Name: Chi Sam Mac
Student-number: s2588382
First you need to have all subtitles files (directory subtitle, with subdirectories the genres: Comedy, Drama, Documentary, Thriller, etc.)
The Doc2vec model: d2v_150.model
The movie_classification.py file.
Then run movie_classification.py* as: python3 movie_classification.py Comedy Drama Documentary Horror
*POS tag feature commented to increase efficiency of program, as the feature does not add anything to performance of the classifier.
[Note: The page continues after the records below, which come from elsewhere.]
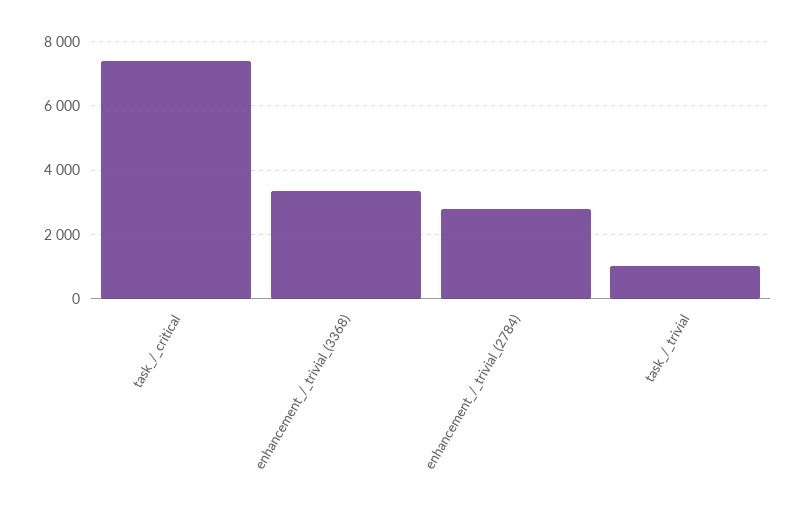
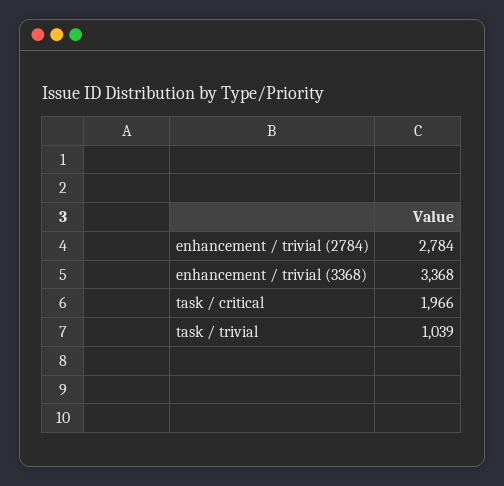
task_/_critical: 7400 -> 1966

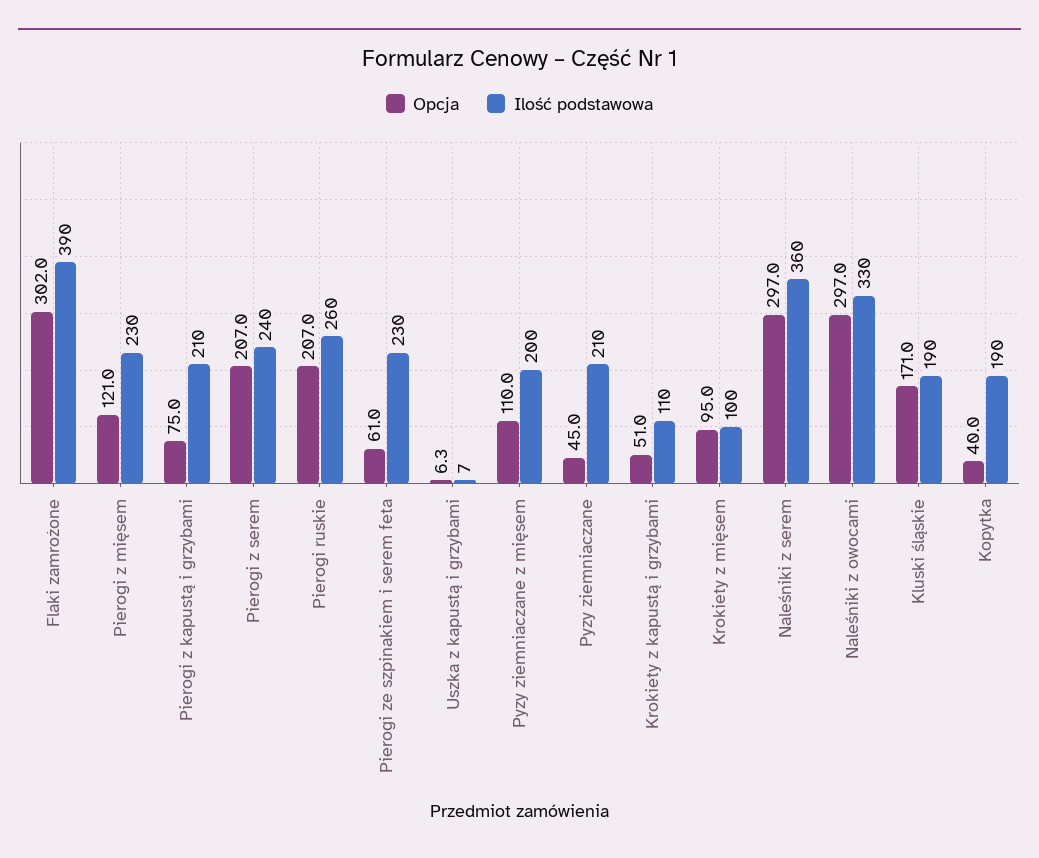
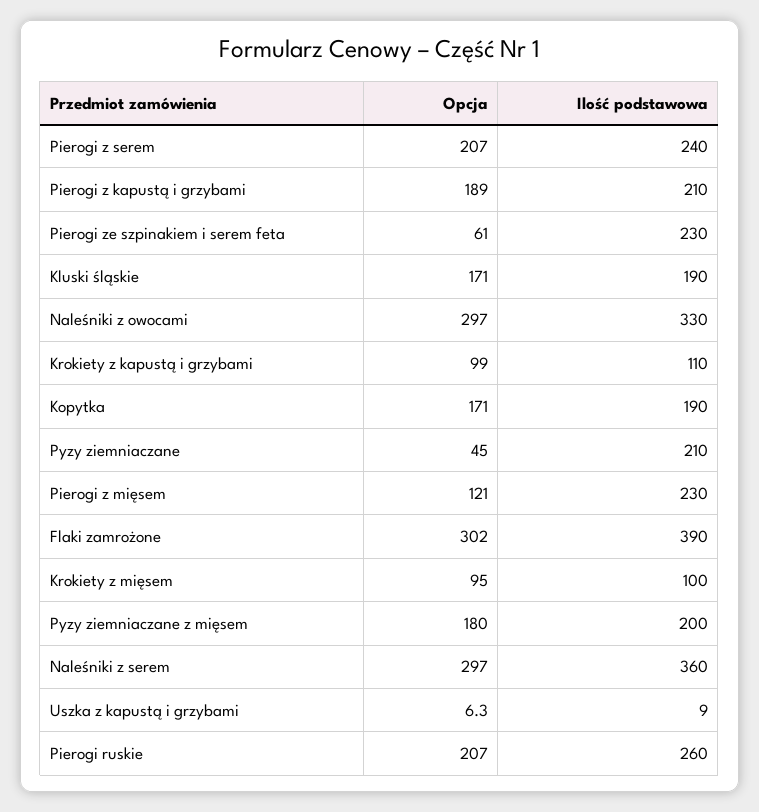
Opcja, Pierogi z kapustą i grzybami: 75 -> 189
Ilość podstawowa, Uszka z kapustą i grzybami: 7 -> 9
Opcja, Pyzy ziemniaczane z mięsem: 110 -> 180
Opcja, Krokiety z kapustą i grzybami: 51 -> 99
Opcja, Kopytka: 40 -> 171

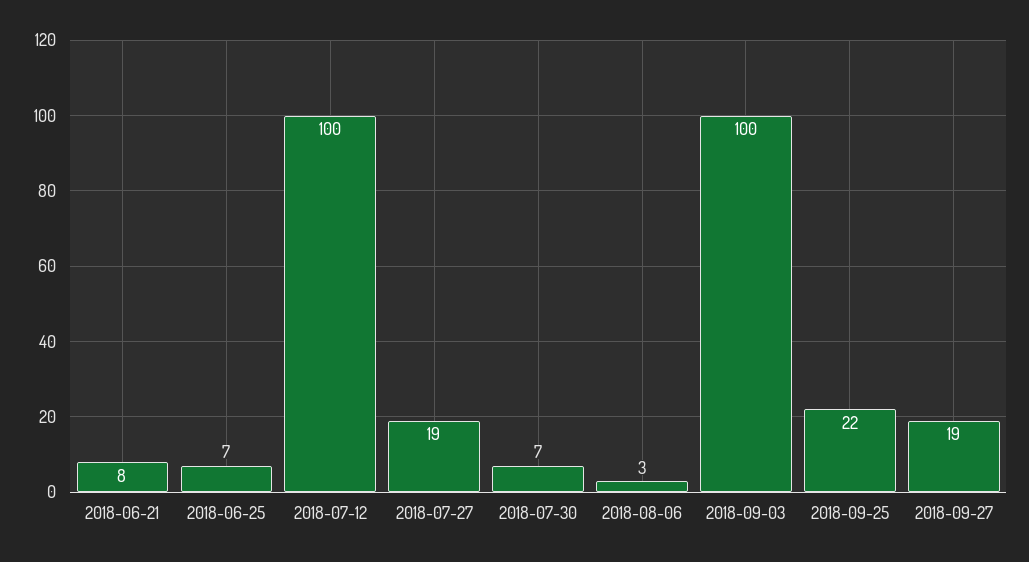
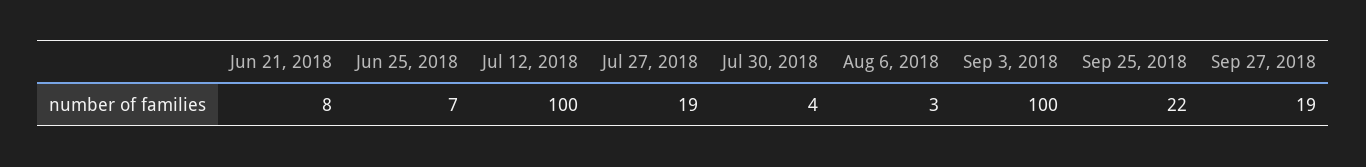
2018-07-30: 7 -> 4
To turn it on uncomment the following lines: 35, 392-412, 427, 534-537, 549.
Directory "subtitles" with in it directories of the genres ("Action", "Comedy", "Documentary", "Drama", "Horror", "Thriller")
movies.csv (movieLens data roughly 9k different movies)
movies2.csv (movieLens data roughly 27k different movies)
transform_data.py
get_subs.py
scrapper.py
doc2vec.py
grid_search.py (for parameters algorithms)
gs_feature_weights.py (for weights of features)
base_program.py (classifier with basic BOW model)
movie_classification.py
Step1: python3 transform_data.py #To get the data of which movies to get subtitles from
Step2: python3 get_subs.py #This downloads all the subtitles for the movies chosen before
Step3: python3 doc2vec.py #Create a doc2vec model
Step4: python3 movie_classification.py (Don't need grid_search.py/gs_feature_weights.py, already used for parameters/weights in classifier in movie_classification.py)